- _TASK OBJECTIVE_
Using the entries that follow, write out the line containing "アラクロール | mg/l", the line containing "イソプロチオラン (IPT) |", and every line between them, exactly and nothing else.

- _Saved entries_

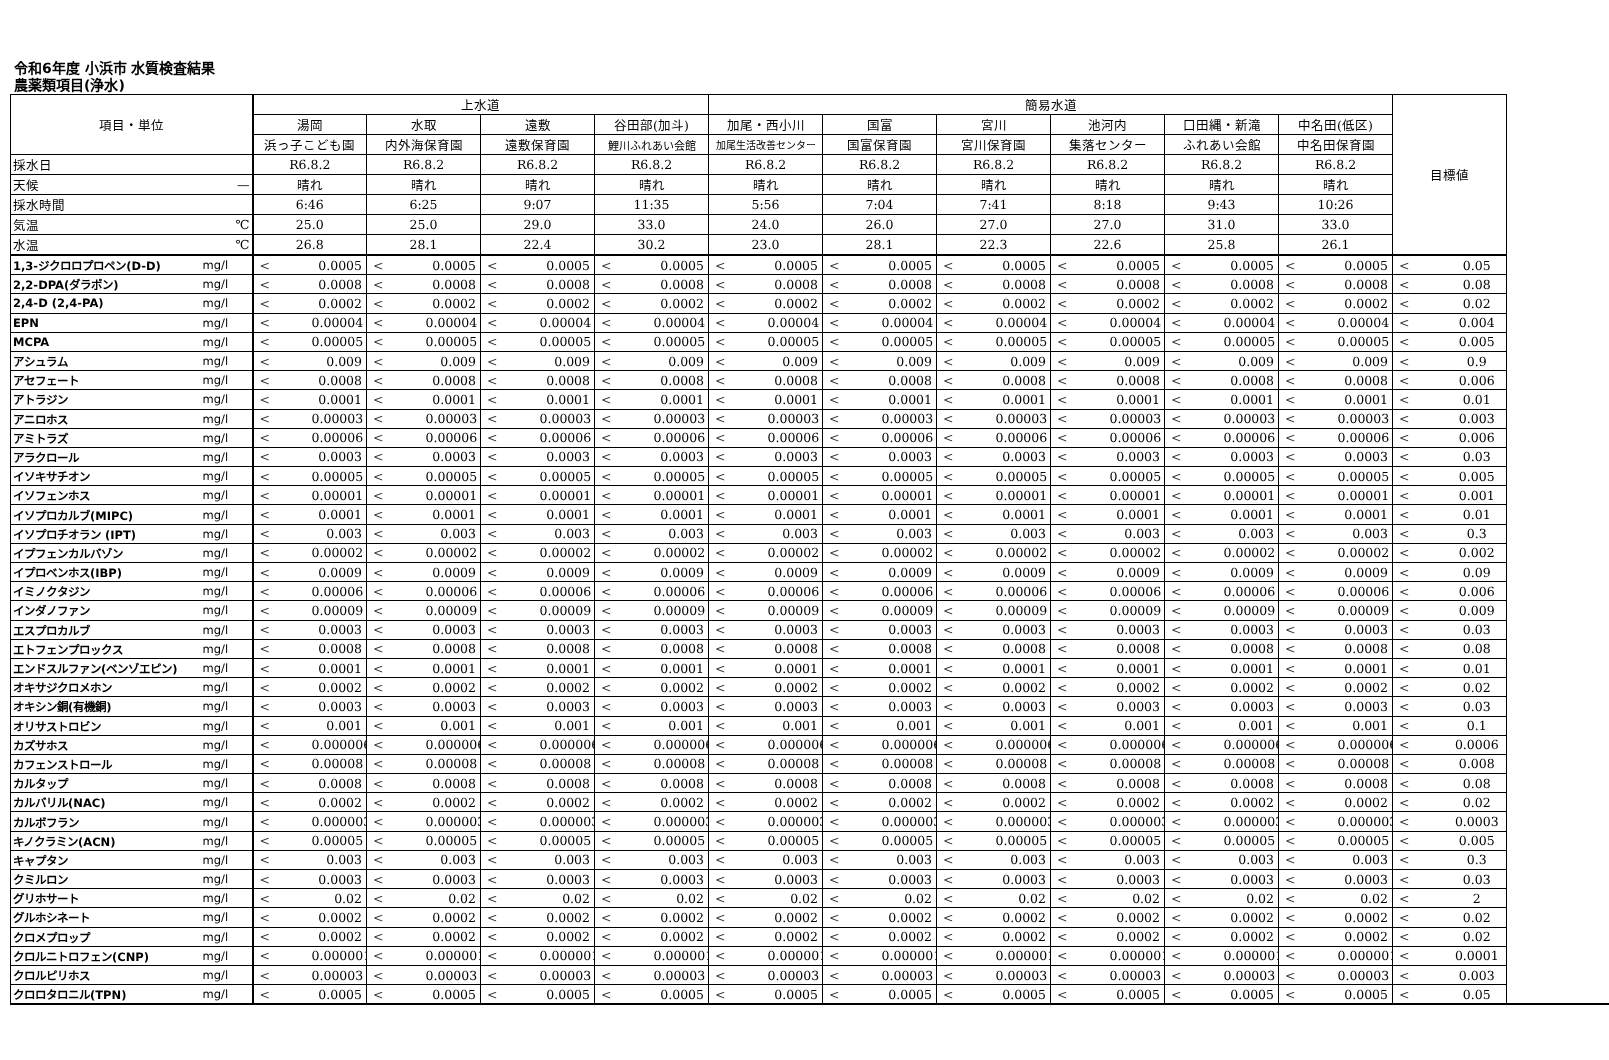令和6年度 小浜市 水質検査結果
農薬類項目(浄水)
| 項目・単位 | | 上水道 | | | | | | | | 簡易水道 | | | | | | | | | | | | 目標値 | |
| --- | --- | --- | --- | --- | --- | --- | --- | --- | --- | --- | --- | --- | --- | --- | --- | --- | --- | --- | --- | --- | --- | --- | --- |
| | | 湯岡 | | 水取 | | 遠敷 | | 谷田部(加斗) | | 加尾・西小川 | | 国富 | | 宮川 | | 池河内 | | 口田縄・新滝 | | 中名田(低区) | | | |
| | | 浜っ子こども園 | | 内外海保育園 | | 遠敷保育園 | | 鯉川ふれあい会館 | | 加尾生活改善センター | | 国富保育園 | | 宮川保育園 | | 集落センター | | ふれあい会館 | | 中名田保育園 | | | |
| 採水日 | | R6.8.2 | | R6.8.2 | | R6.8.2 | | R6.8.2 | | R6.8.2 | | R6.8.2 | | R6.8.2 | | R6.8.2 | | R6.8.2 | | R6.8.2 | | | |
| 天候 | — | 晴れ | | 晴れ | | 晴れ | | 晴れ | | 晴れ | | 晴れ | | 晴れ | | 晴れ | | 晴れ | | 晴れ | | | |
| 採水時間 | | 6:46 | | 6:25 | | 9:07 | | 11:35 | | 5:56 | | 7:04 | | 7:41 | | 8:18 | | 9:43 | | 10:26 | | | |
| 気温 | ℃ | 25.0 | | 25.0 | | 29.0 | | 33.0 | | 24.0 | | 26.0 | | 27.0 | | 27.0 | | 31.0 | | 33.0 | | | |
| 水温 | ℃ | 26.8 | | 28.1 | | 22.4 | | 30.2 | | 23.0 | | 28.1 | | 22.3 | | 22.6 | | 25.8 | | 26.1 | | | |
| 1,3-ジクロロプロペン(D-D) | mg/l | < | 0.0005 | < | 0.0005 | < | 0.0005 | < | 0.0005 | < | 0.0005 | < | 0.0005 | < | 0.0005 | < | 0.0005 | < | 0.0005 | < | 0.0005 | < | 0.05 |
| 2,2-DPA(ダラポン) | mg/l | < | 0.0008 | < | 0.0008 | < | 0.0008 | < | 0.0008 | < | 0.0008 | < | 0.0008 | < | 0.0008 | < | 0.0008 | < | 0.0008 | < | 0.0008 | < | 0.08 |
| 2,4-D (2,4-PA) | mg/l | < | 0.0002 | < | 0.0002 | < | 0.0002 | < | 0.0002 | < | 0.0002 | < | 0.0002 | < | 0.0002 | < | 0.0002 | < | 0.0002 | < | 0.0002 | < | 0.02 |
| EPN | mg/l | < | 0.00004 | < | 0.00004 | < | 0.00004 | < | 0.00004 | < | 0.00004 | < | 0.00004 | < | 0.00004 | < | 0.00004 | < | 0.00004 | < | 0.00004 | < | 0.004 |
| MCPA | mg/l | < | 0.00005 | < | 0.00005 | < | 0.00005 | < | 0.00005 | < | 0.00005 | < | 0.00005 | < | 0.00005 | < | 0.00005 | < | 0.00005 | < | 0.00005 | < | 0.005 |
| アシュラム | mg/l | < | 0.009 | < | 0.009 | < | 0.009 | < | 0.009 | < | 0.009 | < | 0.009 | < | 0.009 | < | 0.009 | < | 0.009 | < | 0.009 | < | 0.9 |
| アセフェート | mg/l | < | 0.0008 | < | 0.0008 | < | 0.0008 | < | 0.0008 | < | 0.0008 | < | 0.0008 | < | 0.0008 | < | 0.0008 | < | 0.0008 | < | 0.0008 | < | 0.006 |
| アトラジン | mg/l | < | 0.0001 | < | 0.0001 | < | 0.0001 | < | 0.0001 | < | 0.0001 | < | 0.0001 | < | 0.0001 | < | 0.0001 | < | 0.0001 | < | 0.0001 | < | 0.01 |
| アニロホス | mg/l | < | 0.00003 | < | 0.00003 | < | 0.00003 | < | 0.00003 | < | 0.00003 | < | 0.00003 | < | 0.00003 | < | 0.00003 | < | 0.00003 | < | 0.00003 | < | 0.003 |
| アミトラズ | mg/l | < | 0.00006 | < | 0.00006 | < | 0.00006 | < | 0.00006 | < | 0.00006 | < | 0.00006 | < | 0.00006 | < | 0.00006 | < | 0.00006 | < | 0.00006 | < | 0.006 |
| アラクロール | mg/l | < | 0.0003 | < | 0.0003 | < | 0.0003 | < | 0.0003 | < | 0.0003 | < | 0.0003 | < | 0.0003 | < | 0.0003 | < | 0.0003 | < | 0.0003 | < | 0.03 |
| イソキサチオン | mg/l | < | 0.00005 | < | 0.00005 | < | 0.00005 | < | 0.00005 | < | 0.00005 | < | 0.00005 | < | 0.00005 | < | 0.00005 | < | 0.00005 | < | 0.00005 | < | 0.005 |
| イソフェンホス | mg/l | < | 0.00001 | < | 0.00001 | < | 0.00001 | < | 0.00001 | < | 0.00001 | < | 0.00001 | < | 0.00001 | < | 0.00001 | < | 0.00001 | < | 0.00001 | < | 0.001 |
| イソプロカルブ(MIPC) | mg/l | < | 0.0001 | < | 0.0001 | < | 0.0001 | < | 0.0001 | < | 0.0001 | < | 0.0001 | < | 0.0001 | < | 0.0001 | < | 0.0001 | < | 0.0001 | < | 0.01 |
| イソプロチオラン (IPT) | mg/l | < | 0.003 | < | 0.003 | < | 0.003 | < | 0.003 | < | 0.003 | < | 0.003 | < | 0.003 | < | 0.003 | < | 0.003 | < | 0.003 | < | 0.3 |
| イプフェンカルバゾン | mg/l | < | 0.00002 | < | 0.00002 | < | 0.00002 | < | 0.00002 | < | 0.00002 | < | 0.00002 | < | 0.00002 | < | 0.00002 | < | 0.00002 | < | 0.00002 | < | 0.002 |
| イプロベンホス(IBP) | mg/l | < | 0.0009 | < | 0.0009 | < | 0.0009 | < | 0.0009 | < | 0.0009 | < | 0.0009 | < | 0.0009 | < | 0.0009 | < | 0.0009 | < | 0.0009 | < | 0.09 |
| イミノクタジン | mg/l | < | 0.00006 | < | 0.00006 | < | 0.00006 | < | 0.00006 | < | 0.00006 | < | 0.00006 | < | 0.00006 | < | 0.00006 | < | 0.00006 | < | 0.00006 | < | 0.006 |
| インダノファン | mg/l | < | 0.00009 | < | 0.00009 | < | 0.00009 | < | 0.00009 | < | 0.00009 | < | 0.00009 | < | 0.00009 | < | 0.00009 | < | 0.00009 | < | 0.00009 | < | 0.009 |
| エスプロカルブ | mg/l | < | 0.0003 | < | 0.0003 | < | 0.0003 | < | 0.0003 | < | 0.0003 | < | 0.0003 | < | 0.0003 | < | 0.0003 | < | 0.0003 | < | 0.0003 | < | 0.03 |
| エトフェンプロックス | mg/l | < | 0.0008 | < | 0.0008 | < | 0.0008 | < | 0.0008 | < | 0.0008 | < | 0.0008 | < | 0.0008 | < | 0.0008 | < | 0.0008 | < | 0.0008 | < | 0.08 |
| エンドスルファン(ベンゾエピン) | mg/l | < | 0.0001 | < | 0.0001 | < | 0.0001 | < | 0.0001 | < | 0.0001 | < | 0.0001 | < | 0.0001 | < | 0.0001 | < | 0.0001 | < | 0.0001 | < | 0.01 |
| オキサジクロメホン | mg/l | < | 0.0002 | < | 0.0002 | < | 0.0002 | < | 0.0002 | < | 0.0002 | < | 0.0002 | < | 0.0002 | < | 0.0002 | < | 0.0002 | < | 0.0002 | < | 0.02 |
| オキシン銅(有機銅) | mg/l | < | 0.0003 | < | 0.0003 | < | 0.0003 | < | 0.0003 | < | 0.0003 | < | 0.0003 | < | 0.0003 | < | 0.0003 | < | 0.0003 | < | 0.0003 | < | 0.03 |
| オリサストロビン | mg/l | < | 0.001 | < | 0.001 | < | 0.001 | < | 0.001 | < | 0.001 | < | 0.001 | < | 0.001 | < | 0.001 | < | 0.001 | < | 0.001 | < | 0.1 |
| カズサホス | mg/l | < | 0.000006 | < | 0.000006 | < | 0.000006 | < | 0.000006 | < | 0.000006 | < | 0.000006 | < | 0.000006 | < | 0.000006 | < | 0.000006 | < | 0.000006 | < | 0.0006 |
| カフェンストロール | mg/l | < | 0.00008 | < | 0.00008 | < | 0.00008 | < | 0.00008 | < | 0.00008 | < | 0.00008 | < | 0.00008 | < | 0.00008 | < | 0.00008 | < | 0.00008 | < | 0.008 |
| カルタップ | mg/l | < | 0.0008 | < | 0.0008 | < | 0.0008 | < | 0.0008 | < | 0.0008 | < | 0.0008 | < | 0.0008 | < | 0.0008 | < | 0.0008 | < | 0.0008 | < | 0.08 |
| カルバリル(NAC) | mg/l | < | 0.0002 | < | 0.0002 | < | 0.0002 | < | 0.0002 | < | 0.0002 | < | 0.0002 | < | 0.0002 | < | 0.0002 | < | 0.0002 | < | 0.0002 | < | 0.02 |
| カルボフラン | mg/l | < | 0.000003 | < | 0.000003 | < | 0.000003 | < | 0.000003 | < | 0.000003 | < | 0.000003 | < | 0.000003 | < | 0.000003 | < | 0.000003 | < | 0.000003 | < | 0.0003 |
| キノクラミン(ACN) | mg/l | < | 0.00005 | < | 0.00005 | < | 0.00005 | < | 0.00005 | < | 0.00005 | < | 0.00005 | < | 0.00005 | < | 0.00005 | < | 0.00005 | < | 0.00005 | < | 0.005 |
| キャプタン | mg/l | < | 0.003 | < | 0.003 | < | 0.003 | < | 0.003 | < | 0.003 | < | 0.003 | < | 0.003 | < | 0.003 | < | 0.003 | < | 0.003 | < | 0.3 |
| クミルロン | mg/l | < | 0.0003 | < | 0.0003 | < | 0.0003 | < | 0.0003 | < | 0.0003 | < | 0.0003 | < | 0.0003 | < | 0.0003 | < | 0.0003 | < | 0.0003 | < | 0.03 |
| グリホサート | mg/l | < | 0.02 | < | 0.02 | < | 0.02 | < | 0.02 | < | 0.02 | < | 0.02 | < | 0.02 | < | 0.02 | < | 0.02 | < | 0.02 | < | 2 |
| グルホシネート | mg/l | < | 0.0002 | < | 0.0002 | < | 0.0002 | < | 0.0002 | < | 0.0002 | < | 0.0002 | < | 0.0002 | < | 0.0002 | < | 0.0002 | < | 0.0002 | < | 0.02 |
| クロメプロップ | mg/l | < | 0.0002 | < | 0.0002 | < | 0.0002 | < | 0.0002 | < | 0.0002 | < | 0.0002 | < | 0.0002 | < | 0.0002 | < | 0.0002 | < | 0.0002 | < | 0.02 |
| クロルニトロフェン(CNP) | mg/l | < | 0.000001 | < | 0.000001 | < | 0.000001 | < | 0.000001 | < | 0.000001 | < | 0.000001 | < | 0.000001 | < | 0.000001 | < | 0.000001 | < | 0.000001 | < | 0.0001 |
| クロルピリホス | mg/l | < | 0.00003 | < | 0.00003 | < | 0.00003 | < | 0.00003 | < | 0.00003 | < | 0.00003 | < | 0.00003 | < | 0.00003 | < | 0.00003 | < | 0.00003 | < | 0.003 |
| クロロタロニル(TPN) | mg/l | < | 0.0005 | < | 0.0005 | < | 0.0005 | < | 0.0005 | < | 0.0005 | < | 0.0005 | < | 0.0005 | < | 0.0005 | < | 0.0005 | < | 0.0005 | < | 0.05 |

- _ANSWER FOR THE TASK_
| アラクロール | mg/l | < | 0.0003 | < | 0.0003 | < | 0.0003 | < | 0.0003 | < | 0.0003 | < | 0.0003 | < | 0.0003 | < | 0.0003 | < | 0.0003 | < | 0.0003 | < | 0.03 |
| イソキサチオン | mg/l | < | 0.00005 | < | 0.00005 | < | 0.00005 | < | 0.00005 | < | 0.00005 | < | 0.00005 | < | 0.00005 | < | 0.00005 | < | 0.00005 | < | 0.00005 | < | 0.005 |
| イソフェンホス | mg/l | < | 0.00001 | < | 0.00001 | < | 0.00001 | < | 0.00001 | < | 0.00001 | < | 0.00001 | < | 0.00001 | < | 0.00001 | < | 0.00001 | < | 0.00001 | < | 0.001 |
| イソプロカルブ(MIPC) | mg/l | < | 0.0001 | < | 0.0001 | < | 0.0001 | < | 0.0001 | < | 0.0001 | < | 0.0001 | < | 0.0001 | < | 0.0001 | < | 0.0001 | < | 0.0001 | < | 0.01 |
| イソプロチオラン (IPT) | mg/l | < | 0.003 | < | 0.003 | < | 0.003 | < | 0.003 | < | 0.003 | < | 0.003 | < | 0.003 | < | 0.003 | < | 0.003 | < | 0.003 | < | 0.3 |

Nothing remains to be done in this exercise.